I have my apartment back and I feel happier than I have in a while. Valerie and Albert have gotten their own place. I have no idea how they all managed to stay here, but I did not hear them complain once. Of course, why would they when they were getting an apartment for free. For a while there I thought I would never get the place back. True, most of my time the past few months I stayed at Joe's house but a girl has to have options.
Rex stands on his soup can with his whiskers twitching as he watches me get a beer to go with my Pino's pizza. Ranger is off doing secret Ranger stuff and Joe is respecting my wishes for once by giving me time. So it is just the two of us tonight and it suits me just fine.
Joe said recently that we need to grow up. He is probably right, but I am not so sure I want to. I certainly cannot say with certainty that I am ready to. I see the disappointment in my mother's eyes when I go to the house and there is still no wedding date set. I never know what to tell her. I do not know how to tell her that it scares me. What we are doing now, Joe and I, it is not permanent. We both seem to like it that way. We have played around with the commitment game, both unable to take it very seriously.
I plop a grape into Rex's cage and toss the beer bottle top into the garbage. He dashes from his soup can and places the grape in between his front feet. Rex is the closest I have to a child and the responsibility of having him is too much some days.
"I just can't help but think as soon as we get married he'd insist on me quitting my job and starting a family." Rex's whiskers twitch once more so I know he is listening intently as I speak. "And I would love to have a family. At least I think I would. But why is it okay for him to put his life on the line for his job but not for me? Why should I be the only one left at home wondering every time the phone rings if it's going to be someone telling me that my husband is dead?"
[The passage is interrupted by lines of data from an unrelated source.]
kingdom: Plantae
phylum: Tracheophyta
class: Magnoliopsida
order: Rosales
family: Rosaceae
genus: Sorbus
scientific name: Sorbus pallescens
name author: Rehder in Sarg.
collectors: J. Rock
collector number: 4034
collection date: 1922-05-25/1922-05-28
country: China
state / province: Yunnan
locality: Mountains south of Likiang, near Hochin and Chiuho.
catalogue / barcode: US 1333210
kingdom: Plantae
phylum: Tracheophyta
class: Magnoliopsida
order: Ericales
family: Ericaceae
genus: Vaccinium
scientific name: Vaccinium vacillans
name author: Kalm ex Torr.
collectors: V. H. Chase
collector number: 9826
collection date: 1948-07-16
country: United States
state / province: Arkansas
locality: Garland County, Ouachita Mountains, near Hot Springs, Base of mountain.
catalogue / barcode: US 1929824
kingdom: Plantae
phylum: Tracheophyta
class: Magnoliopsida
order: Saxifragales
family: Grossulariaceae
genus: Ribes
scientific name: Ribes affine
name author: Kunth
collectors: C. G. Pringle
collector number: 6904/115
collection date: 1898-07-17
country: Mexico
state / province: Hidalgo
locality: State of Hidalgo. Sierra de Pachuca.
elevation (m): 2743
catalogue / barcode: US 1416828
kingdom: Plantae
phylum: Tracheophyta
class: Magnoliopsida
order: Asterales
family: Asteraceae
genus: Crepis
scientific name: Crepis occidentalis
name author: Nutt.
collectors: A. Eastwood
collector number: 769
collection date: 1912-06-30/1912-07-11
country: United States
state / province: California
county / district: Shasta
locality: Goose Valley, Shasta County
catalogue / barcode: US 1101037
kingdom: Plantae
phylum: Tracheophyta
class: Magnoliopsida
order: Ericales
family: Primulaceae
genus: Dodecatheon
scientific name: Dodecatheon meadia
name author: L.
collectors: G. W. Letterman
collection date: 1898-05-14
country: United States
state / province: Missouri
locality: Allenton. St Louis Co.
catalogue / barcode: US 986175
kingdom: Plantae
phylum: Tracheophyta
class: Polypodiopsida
Rex's beady eyes are assessing me. I can tell he thinks I am onto something with this train of thought. Maybe I am. I carry the pizza box and my beer into the living room, placing both on the coffee table that has seen better days especially now that my nieces have gotten a hold of it. I reach for the remote and turn on the Rangers game. It is nights like this that I miss Joe. On more than one occasion he has come strutting through my front door with beer and pizza. We would sit and watch a Rangers or a Yankees game together. It is not as fun alone but I have never been afraid of being alone.
"I can't be sure he won't try to change me. I know he loves me, and I know I love him. But is that enough?" I ask the question I have asked myself many, many times over the years. "It all boils down to trust, Rex. And that's something I don't know that I can do with Joe. There are times I know he's not honest with me just as there are times I'm conveniently neglectful in telling him exactly what I'm doing."
I pop a piece of sausage with a glob of melt in your mouth cheese hanging off of it into my mouth and savor the taste that is exclusively Pino's. This thought process is getting me nowhere. I know one day I will have to make a decision, a real one that will result in my life being forever altered. I just do not know if Joe will be in my life or out of it. I find it hard to imagine life without him but I find it harder to imagine either of us changing enough or compromising enough to make a real go at it.
"Don't fall in love, Rex, sometimes you feel lonelier with it than without it. The words by themselves are empty, lonely, unless you're ready to back them up," I say as I take a pull off my beer and let out a muffled cheer as the Rangers score on a power play. I am determined to push thoughts of love and Joe and decision making out of my mind for the rest of the night.